Five days to go until the UK is bound by an act of parliament to leave the EU, and yet again Mrs May intends to try to force through her deal by threatening the Brexiteers with dire consequences unless they back it.
As she is so fond of saying – even faced with a threatened attempt to remove her which flared in the Sunday papers and then fizzled out again – nothing has changed. Yup, it’s groundhog day all over again.
Over the weekend a series of Brexiteers were summoned to Chequers, the prime minister’s country residence, for Mrs May to make their flesh duly creep. We don’t know what was said, but from what some wobbling Brexiteers have been saying for some time now it appears that the pressure has caused their powers of reason to take a holiday.
It’s said that they have told the PM that the price of their supporting her deal is that she commits to stepping down before the crucial second stage of EU negotiations.
They’re apparently considering supporting it because of the fear they’ve expressed, and on which she is accordingly playing, that unless they vote for her deal they won’t get Brexit at all.
To which once can only say, yet again, that if they vote for her Brexit-in-name-only-Remain-by-stealth deal they won’t get Brexit that way either.
For her deal would trap the UK under the EU’s one-way control for at least two years, turn Northern Ireland into a hostage to be sacrificed along with the sovereign integrity of the United Kingdom if the UK doesn’t agree to the EU’s demands, and pave the way for some kind of customs union in the final deal which would keep the UK in the EU’s clutches for ever.

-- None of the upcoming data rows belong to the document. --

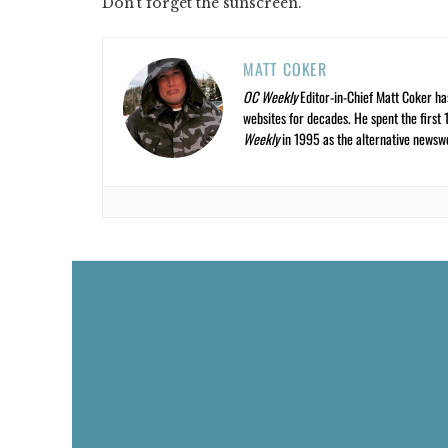
Don't forget the sunscreen.
MATT COKER
OC Weekly
Editor-in-Chief Matt Coker ha
websites for decades. He spent the first 
Weekly
in 1995 as the alternative newswee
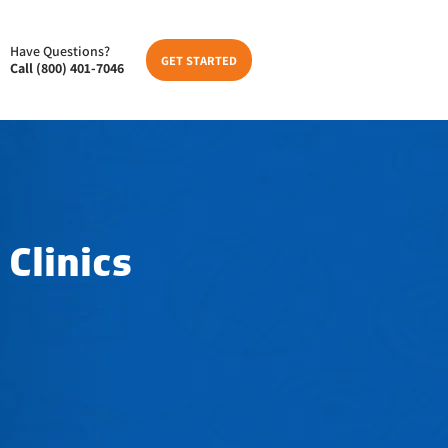
Have Questions?
GET STARTED
Call (800) 401-7046
 Clinics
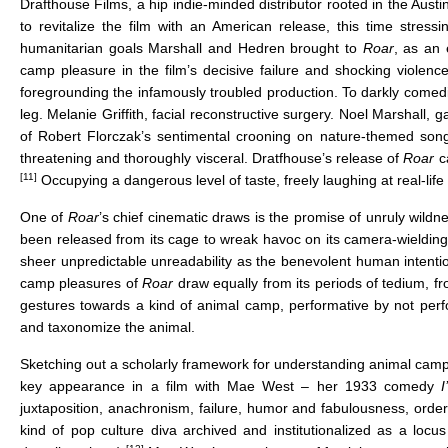
Drafthouse Films, a hip indie-minded distributor rooted in the A
to revitalize the film with an American release, this time stressi
humanitarian goals Marshall and Hedren brought to
Roar
, as an 
camp pleasure in the film’s decisive failure and shocking violenc
foregrounding the infamously troubled production. To darkly comedic 
leg. Melanie Griffith, facial reconstructive surgery. Noel Marshal
of Robert Florczak’s sentimental crooning on nature-themed songs w
threatening and thoroughly visceral. Dratfhouse’s release of
Roar
c
[11]
Occupying a dangerous level of taste, freely laughing at real-life 
One of
Roar
’s chief cinematic draws is the promise of unruly wild
been released from its cage to wreak havoc on its camera-wielding 
sheer unpredictable unreadability as the benevolent human intention
camp pleasures of
Roar
draw equally from its periods of tedium, f
gestures towards a kind of animal camp, performative by not per
and taxonomize the animal.
Sketching out a scholarly framework for understanding animal camp 
key appearance in a film with Mae West – her 1933 comedy
juxtaposition, anachronism, failure, humor and fabulousness, order
kind of pop culture diva archived and institutionalized as a locu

If Mrs May’s deal was so totally unconscionable and unthinkable that even Remainers voted against it, how would it suddenly be transformed into an acceptable deal if Mrs May agreed to depart the stage – or even if Remainers succeed in kicking Brexit into the long grass, something which would ignite such public anger that both Labour and the Tories would risk electoral destruction?

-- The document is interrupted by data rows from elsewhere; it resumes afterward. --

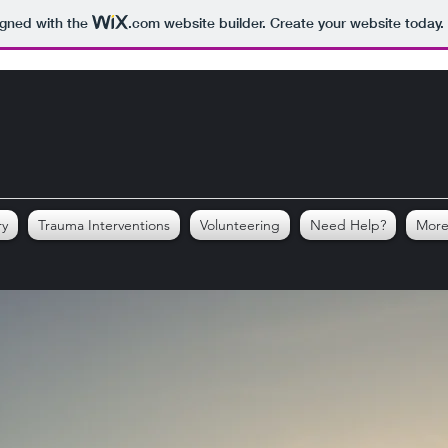
igned with the
.com
website builder. Create your website today.
ry
Trauma Interventions
Volunteering
Need Help?
Mor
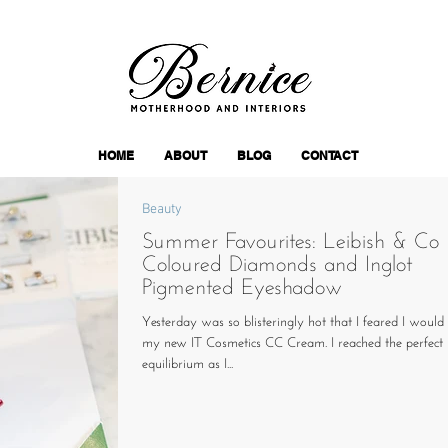
HOME
ABOUT
BLOG
CONTACT
Beauty
Summer Favourites: Leibish & Co
Coloured Diamonds and Inglot
Pigmented Eyeshadow
Yesterday was so blisteringly hot that I feared I would 
my new IT Cosmetics CC Cream. I reached the perfect
equilibrium as I...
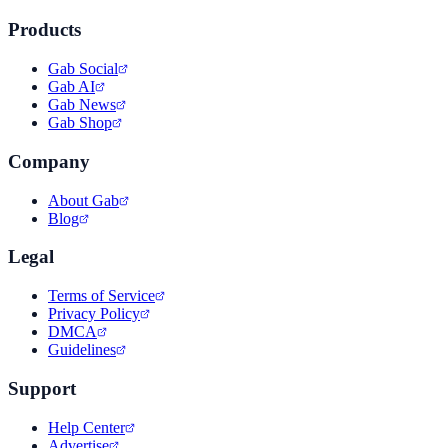
Products
Gab Social
Gab AI
Gab News
Gab Shop
Company
About Gab
Blog
Legal
Terms of Service
Privacy Policy
DMCA
Guidelines
Support
Help Center
Advertise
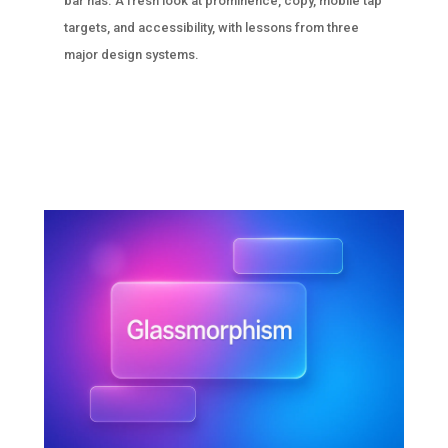
bar has. A fresh look at prominence, copy, mobile tap
targets, and accessibility, with lessons from three
major design systems.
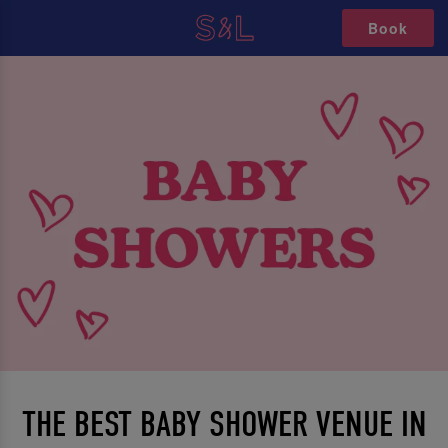
Book
THE BEST BABY SHOWER VENUE IN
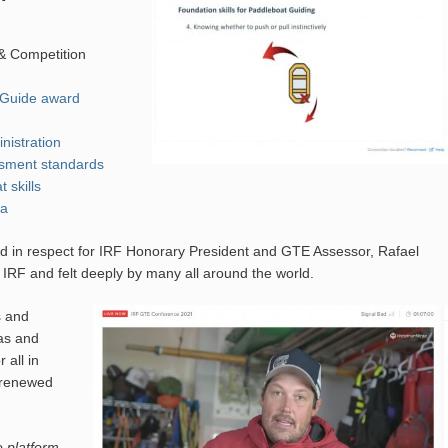
 & Competition
 Guide award
nistration
sment standards
 skills
ia
eld in respect for IRF Honorary President and GTE Assessor, Rafael
 IRF and felt deeply by many all around the world.
s and
as and
 all in
, renewed
 platform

Mrs May says the choice is between her deal and no Brexit. Untrue. The course MPs should follow instead, which is staring them all in the face and for which they themselves legislated, is to leave the EU this Friday.
MPs say this cannot happen because it would be catastrophic to leave with no deal. As has now become clear, and as I have written here and here, this is a ludicrous exaggeration. The UK is far more prepared than has been admitted, a state of readiness that has been concealed precisely to terrify MPs into supporting Mrs May’s deal.

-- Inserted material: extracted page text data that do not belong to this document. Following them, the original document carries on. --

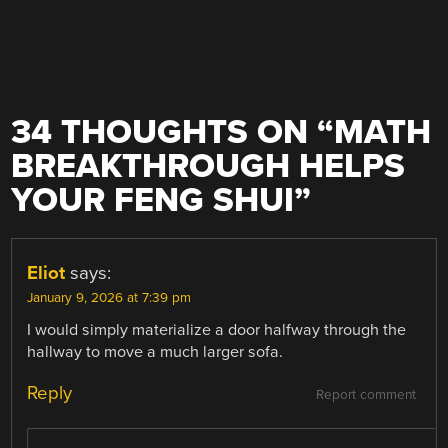
34 THOUGHTS ON “
MATH
BREAKTHROUGH HELPS
YOUR FENG SHUI
”
Eliot
says:
January 9, 2026 at 7:39 pm
I would simply materialize a door halfway through the
hallway to move a much larger sofa.
Reply
Report comment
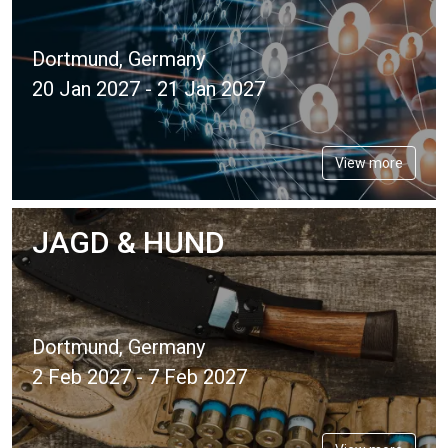
Dortmund, Germany
20 Jan 2027 - 21 Jan 2027
View more
JAGD & HUND
Dortmund, Germany
2 Feb 2027 - 7 Feb 2027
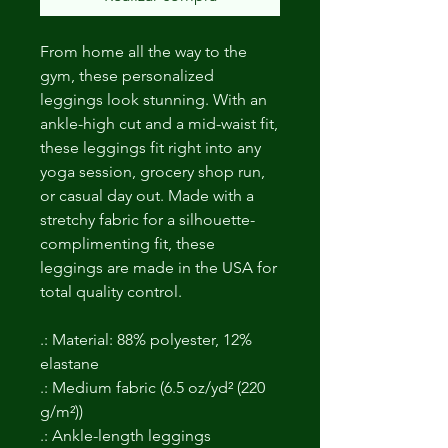
From home all the way to the
gym, these personalized
leggings look stunning. With an
ankle-high cut and a mid-waist fit,
these leggings fit right into any
yoga session, grocery shop run,
or casual day out. Made with a
stretchy fabric for a silhouette-
complimenting fit, these
leggings are made in the USA for
total quality control.
.: Material: 88% polyester, 12%
elastane
.: Medium fabric (6.5 oz/yd² (220
g/m²))
.: Ankle-length leggings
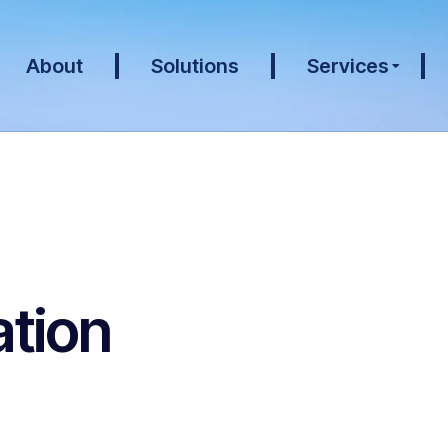
About
Solutions
Services
tion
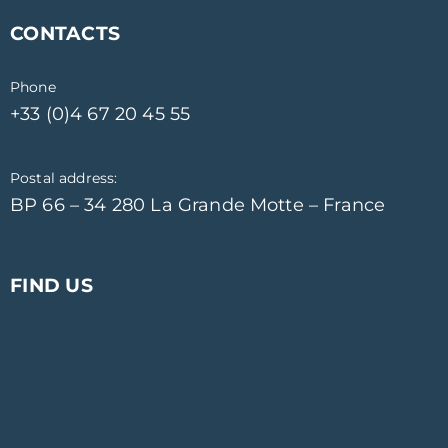
CONTACTS
Phone
+33 (0)4 67 20 45 55
Postal address:
BP 66 – 34 280 La Grande Motte – France
FIND US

The real cause of the Remainers’ panic over leaving with no deal is that this really would deliver Brexit – and is the only way to do so that’s on offer.
Anything can happen this week. Remainers are now going to throw everything at stopping the UK leaving the EU. We can expect rows, drama, bluff, threats, tumult, political and legal confusion and constitutional chicanery — not least, as this note by the Hansard Society suggests, over the EU’s offer, if Mrs May’s deal doesn’t pass, to extend the date of leaving to April 12, for which purpose the EU Withdrawal Act would need to be amended by statutory instrument passing through both Houses of Parliament.
The choice before MPs this week is, as it has always been, simply this: Leave or Remain? Honour the 2016 referendum result, or kick the voters in the teeth? The 2016 Conservative election manifesto said: “We continue to believe that no-deal is better than a bad deal for the UK”.
As Mrs May would not say on this occasion, nothing has changed.